Sat, 27, April, 2024, 9:31 am

Will the four-day workweek get employees back in office?

Will the four-day workweek get employees back in office?

Shawdesh Desk:

The offices of the environmental consultancy Tyler Grange are full every Monday morning. Attendance isn’t compulsory: they haven’t issued any return-to-office mandates, or requirements for hybrid-working employees to begin their weeks in the workplace.

Yet, since beginning a four-day week in June 2022, Tyler Grange’s 100 workers with offices across six UK offices choose to work in person more often. “Before, we probably struggled to get people into the office more than once or twice a week,” says Simon Ursell, managing director at Tyler Grange, based in Gloucestershire. “Now, we’re generally up to three days a week. And Mondays are now very popular – that didn’t happen before.”

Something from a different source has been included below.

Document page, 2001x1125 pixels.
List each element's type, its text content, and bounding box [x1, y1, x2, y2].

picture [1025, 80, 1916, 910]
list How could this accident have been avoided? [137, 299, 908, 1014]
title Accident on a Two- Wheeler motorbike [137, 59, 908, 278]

While Tyler Grange employees have always had flexible schedules, Ursell says the intensity of the abbreviated workweek makes in-person collaboration essential. “Once you get into the rhythm of the four-day week, you realise going into the office makes your life easier. Collaboration is often harder working from home – producing the amount of work required in a four-day week would be really difficult.”

 

Crucially, says Ursell, the company’s employees are happy to sacrifice the flexibility that comes with working from home five days a week in return for more in-person days and a three-day weekend. “Mondays are also busy in the office, because everyone feels refreshed and ready to socialise again. If I announced we were going to scrap the four-day week to return to an extra day working hybrid, it would be very unpopular.”

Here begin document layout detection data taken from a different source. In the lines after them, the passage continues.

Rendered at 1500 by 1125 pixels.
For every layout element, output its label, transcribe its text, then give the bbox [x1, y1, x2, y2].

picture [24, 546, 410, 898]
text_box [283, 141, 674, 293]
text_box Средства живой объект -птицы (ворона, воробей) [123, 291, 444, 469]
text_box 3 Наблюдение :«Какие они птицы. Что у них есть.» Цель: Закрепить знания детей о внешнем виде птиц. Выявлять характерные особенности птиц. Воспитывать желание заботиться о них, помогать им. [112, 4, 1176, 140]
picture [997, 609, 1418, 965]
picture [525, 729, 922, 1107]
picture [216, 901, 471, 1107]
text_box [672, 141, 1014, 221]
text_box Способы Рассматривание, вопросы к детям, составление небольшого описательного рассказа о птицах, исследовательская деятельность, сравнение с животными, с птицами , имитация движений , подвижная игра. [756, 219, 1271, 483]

Interest in and desire for the four-day workweek has grown. At the same time, remote- and flexible working have arguably been the success stories of the new world of work. So, which is the more valued perk? If employers were to call back workers in office, but the trade-off was they could get a four-day workweek, would workers go for it?

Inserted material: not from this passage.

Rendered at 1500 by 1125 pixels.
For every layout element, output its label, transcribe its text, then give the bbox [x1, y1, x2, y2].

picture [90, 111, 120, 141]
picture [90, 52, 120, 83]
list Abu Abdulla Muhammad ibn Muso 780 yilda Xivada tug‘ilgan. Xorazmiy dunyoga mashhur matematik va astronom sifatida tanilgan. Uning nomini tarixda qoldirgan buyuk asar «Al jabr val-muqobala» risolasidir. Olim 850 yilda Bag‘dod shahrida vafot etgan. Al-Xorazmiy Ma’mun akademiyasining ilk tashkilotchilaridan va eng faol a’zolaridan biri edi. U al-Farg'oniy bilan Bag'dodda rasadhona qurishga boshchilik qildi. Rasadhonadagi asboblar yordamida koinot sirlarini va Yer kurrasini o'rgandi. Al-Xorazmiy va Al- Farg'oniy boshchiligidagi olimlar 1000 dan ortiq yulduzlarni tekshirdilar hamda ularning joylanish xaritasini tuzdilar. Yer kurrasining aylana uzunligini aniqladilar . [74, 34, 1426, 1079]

Growing data shows that even amid widescale employee resistance to return, some workers may value the four-day workweek over set-ups with a remote component.

Some of this may be due in part to the spiking interest in the shortened workweek, following the overwhelmingly positive results of the large-scale UK four-day workweek pilot, in which Tyler Grange participated.

Brendan Burchell, professor in the social sciences at the University of Cambridge, was part of the six-month trial’s qualitative research team. “The most common thing people reported was simply being able to enjoy a day to themselves without any time pressure,” he says. “Employees were able to have more time for life maintenance, childcare and simply to decompress.”

Some research suggests large swaths of the workforce now value a four-day workweek more than flexible working. Data from job-listings site Indeed, seen by BBC Worklife, shows that searches for jobs offering a four-day week were at an all-time high in the UK and US in February 2023, while searches for remote roles dipped. And in a February 2023 survey of 11,000 UK workers by recruitment firm Hays, 62% said they’d prefer working a shorter workweek every day in the office over a five-day week in a typical hybrid pattern.

 

However, while the desire for a four-day week grows, the prospect remains elusive for many. “In reality, only 5% of our respondents worked for an organisation where a four-day week is actually happening,” says Gaelle Blake, director of permanent appointments at Hays. “So, while some employers have started to trial the idea, we’re yet to see it take off more widely.”

Yet while the four-day workweek is still a rarity, it continues to gather momentum. And it may be a tactic for bosses to get workers back into the workplace as return-to-office plans stall.

Although Hays’ survey showed that 58% of employers said they weren’t considering implementing a four-day week, 34% said they’d be more likely to if staff spent all four days in the workplace. “It shows people are becoming increasingly open to the possibility of a four-day week,” says Blake. “So, it could be a case of professionals exchanging more time in the office for a shorter workweek.”

As opposed to forcing people back to the office, Ursell says a shorter workweek encourages employees to return organically. “It gives everyone a common sense of purpose and drive to be more productive: they want to change to make it work, learn new processes and collaborate more in person.”

Ursell believes workers more broadly are willing to go back to the office in exchange for a four-day week because of its invaluable reward: time.

“You’re giving them something money can’t buy – an extra day off,” says Ursell. “Compared to working from home, where you have to remain productive for five days a week, this is arguably a bigger change for more people’s lives.”